* Exercise goal: In how many lines of these records does the word "jest" appear? Give the number by itself.
+++ Available records
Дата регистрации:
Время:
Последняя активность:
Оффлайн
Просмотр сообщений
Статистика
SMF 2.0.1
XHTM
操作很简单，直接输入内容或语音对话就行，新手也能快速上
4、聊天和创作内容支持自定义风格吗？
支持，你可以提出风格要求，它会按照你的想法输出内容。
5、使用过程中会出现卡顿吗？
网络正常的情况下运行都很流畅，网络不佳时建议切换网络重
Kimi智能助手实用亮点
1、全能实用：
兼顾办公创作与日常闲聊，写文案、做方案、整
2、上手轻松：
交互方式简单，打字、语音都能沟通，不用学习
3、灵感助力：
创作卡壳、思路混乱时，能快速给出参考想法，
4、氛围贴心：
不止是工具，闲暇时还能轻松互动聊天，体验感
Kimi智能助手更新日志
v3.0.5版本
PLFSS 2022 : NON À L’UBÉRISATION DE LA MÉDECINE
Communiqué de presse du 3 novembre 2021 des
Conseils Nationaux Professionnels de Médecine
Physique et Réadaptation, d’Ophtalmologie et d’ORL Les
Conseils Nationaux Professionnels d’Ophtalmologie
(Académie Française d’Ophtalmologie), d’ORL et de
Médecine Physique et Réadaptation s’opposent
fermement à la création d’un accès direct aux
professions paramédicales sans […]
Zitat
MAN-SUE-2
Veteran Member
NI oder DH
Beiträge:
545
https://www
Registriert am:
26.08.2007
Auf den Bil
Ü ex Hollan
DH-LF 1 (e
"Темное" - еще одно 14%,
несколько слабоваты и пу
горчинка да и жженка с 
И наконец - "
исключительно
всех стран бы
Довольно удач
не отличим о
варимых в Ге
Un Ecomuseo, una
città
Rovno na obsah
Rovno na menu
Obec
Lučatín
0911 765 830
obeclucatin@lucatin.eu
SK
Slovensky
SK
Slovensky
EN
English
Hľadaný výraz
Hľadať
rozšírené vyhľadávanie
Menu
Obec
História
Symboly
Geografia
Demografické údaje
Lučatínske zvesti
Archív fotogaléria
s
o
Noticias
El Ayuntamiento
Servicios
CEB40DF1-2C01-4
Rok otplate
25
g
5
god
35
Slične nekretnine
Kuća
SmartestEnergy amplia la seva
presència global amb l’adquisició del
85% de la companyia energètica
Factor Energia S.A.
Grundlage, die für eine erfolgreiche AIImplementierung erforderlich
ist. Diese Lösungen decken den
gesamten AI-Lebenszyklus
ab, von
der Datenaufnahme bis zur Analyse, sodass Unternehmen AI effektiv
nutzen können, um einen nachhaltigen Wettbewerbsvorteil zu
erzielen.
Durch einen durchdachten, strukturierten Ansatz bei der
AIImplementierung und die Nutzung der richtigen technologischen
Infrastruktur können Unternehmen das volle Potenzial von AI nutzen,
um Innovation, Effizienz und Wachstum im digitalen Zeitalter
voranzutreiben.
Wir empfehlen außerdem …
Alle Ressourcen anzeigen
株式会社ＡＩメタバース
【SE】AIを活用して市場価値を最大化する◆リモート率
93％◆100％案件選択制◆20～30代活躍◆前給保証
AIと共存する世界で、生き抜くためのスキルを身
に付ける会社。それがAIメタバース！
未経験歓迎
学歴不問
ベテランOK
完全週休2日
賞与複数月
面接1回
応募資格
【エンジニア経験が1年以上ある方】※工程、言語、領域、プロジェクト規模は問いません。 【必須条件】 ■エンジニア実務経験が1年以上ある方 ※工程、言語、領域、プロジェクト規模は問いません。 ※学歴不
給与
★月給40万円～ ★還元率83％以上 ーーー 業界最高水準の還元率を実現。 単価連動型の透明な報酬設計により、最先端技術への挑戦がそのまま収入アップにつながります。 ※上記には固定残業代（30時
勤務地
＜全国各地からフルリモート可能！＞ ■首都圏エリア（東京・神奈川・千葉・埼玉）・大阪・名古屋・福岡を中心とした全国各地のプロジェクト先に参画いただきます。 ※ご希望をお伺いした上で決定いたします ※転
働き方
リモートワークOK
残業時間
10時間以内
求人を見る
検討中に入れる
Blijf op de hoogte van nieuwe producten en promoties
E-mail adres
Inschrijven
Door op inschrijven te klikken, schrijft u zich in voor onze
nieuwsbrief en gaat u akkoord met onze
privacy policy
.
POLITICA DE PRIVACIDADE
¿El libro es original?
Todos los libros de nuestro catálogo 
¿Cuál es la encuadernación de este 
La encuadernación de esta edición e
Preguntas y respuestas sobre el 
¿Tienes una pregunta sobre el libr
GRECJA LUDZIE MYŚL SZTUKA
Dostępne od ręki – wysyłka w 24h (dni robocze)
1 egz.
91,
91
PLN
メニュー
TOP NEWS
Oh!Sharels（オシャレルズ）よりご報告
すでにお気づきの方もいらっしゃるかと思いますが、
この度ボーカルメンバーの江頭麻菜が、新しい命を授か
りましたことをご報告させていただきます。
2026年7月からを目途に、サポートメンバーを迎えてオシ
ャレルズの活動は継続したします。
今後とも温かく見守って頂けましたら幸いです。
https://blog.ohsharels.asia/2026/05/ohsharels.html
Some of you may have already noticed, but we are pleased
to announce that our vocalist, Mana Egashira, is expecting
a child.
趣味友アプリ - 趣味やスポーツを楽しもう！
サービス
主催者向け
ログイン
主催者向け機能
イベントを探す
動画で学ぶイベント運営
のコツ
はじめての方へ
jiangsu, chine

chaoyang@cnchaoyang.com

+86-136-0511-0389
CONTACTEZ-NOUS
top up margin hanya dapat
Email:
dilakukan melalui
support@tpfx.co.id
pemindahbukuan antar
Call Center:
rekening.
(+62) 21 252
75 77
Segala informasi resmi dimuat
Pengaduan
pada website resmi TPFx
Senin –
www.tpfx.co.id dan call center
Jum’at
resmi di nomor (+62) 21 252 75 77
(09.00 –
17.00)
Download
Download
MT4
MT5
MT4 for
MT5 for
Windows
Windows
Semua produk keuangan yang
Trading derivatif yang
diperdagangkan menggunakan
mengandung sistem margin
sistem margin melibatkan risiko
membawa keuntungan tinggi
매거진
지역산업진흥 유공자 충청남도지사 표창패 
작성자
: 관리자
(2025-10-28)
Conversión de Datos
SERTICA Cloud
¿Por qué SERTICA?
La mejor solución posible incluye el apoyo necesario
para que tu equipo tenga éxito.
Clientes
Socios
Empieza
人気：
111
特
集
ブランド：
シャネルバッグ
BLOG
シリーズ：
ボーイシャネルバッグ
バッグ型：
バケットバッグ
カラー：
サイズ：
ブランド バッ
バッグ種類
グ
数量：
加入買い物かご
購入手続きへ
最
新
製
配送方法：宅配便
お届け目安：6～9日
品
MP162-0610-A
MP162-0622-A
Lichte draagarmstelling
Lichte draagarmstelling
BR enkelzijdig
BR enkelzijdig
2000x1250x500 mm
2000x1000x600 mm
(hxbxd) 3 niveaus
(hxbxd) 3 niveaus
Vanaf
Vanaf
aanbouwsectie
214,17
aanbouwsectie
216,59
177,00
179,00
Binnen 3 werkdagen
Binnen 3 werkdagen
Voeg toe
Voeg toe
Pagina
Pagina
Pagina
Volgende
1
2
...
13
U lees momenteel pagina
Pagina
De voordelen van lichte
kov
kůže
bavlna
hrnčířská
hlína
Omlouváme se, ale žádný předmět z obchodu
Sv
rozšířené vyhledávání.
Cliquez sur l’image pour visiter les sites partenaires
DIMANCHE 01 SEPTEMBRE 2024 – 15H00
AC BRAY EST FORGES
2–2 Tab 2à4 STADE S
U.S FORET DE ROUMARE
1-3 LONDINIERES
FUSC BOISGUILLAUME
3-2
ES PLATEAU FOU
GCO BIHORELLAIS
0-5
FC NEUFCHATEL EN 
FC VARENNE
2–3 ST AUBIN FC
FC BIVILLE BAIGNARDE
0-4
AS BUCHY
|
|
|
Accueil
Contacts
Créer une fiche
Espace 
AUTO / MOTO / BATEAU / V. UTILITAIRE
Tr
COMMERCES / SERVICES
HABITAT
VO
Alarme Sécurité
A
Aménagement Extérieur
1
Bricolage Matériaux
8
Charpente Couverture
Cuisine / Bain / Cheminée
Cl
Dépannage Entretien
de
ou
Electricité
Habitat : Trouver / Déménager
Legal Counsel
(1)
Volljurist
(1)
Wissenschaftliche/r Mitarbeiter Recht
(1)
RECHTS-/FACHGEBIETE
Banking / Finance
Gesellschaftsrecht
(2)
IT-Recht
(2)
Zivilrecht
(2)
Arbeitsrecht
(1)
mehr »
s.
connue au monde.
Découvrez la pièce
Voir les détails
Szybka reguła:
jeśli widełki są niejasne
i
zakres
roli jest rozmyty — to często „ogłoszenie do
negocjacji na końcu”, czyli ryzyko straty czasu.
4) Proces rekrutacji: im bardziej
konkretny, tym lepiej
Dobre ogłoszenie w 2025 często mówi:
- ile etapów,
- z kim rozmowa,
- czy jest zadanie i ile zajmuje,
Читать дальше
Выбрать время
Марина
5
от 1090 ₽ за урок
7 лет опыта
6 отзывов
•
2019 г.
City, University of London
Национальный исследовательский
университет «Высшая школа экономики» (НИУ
++++++
* Exercise result: 2